[WHAT TO PRODUCE]
Restate word for word, and only, the lines that extend from the line containing "63 Rule 7.1(e)(2)." through the end of the records below.
RECORD SET Block Start
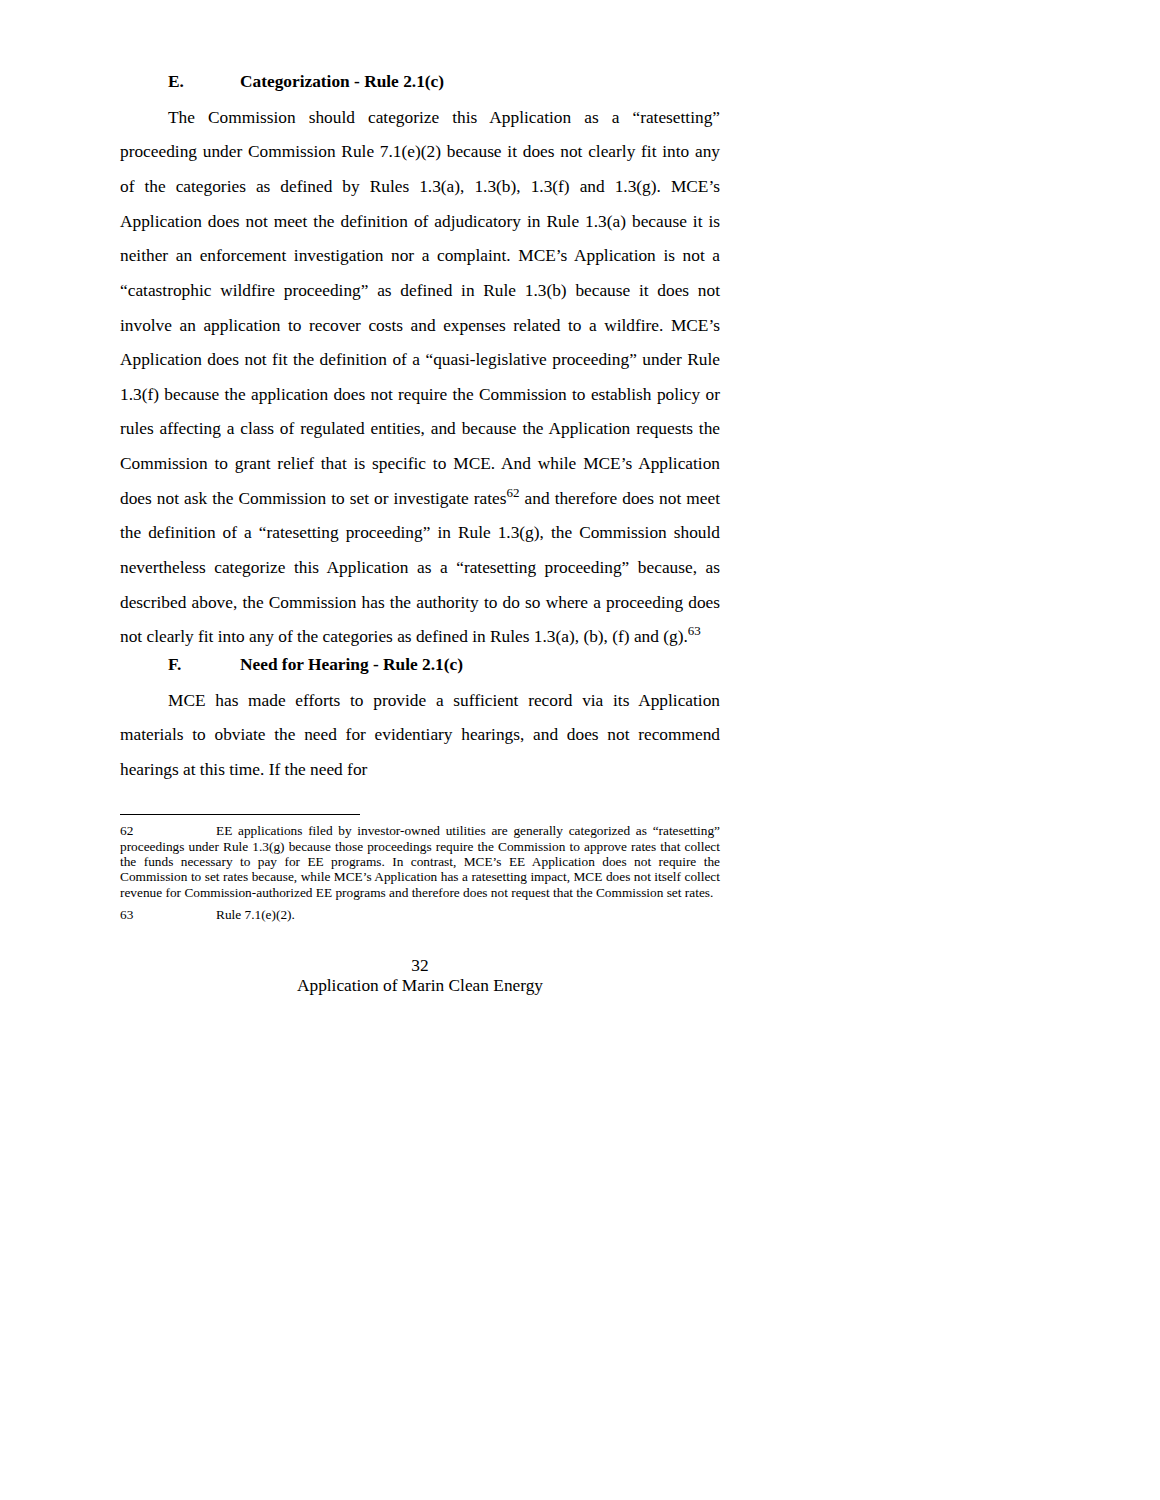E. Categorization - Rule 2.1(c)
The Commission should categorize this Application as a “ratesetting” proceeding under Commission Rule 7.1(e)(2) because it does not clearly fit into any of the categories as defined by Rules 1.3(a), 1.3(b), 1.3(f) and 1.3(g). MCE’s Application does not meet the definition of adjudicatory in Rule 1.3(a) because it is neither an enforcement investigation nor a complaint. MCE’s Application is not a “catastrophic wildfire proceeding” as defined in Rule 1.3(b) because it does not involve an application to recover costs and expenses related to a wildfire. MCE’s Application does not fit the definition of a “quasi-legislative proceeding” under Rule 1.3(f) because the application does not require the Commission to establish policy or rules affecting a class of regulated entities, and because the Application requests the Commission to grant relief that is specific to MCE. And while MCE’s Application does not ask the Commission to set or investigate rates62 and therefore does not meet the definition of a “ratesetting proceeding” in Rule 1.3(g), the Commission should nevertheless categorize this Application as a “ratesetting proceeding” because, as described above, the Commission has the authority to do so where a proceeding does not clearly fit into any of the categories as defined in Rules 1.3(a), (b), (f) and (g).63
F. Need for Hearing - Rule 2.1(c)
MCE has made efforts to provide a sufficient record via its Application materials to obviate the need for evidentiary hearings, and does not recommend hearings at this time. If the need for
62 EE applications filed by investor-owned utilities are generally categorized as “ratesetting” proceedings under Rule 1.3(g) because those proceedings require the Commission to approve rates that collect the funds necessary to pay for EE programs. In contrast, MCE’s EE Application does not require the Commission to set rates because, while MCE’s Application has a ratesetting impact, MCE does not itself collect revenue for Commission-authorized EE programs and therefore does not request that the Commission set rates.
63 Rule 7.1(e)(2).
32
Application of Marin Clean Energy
RECORD SET Block End
[FINISHED EXERCISE]
63 Rule 7.1(e)(2).
32
Application of Marin Clean Energy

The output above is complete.